» Directions
Output what the records say, word for word, with no images.

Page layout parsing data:
==============================
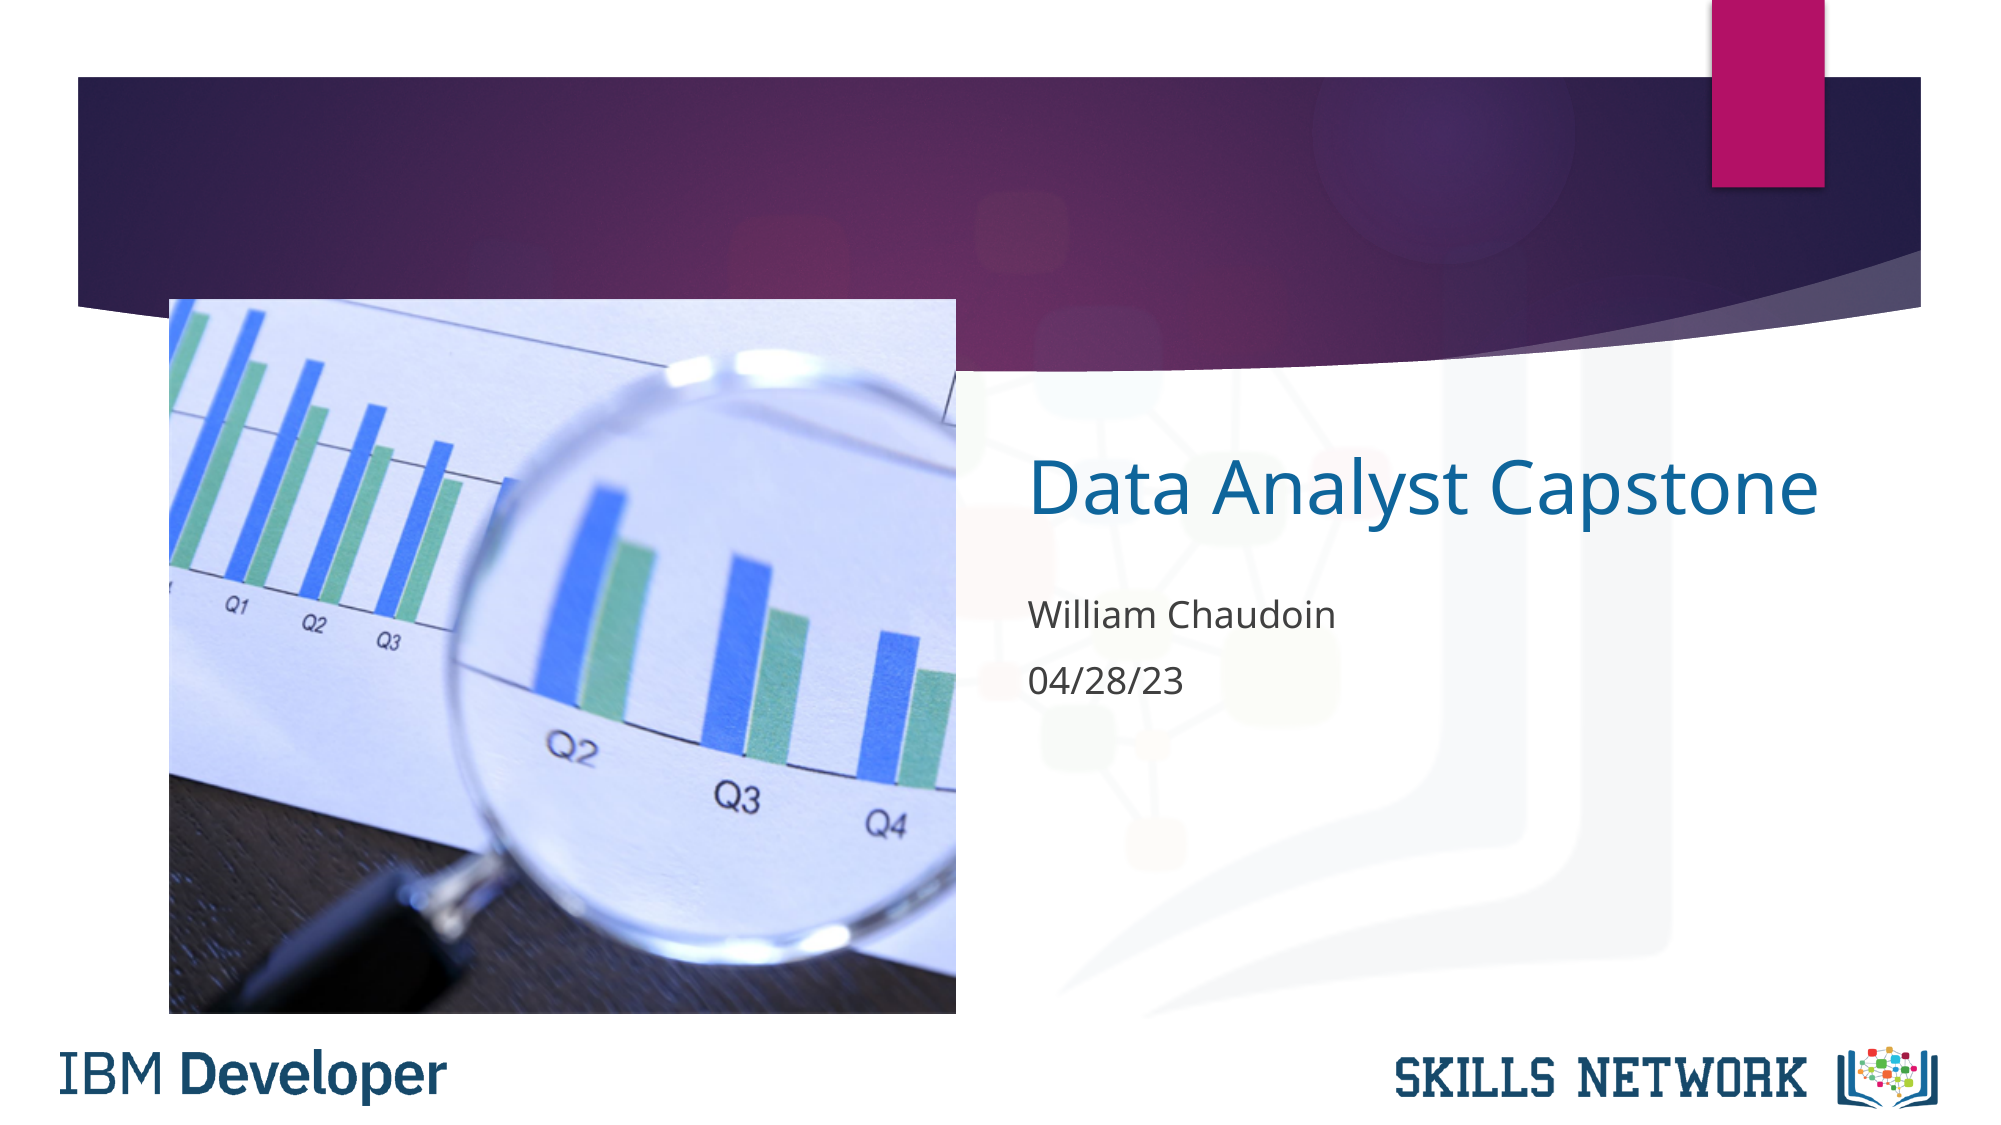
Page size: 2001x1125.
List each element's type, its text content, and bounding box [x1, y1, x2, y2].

list William Chaudoin 04/28/23 [1012, 583, 1863, 1014]
title Data Analyst Capstone [1012, 384, 1911, 584]
picture [55, 1045, 459, 1108]
picture [168, 299, 956, 1014]
picture [1390, 1045, 1945, 1111]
==============================
» Task answer
Page size: 2001x1125.
List each element's type, its text content, and bounding box [x1, y1, x2, y2].

list William Chaudoin 04/28/23 [1012, 583, 1863, 1014]
title Data Analyst Capstone [1012, 384, 1911, 584]
picture [55, 1045, 459, 1108]
picture [168, 299, 956, 1014]
picture [1390, 1045, 1945, 1111]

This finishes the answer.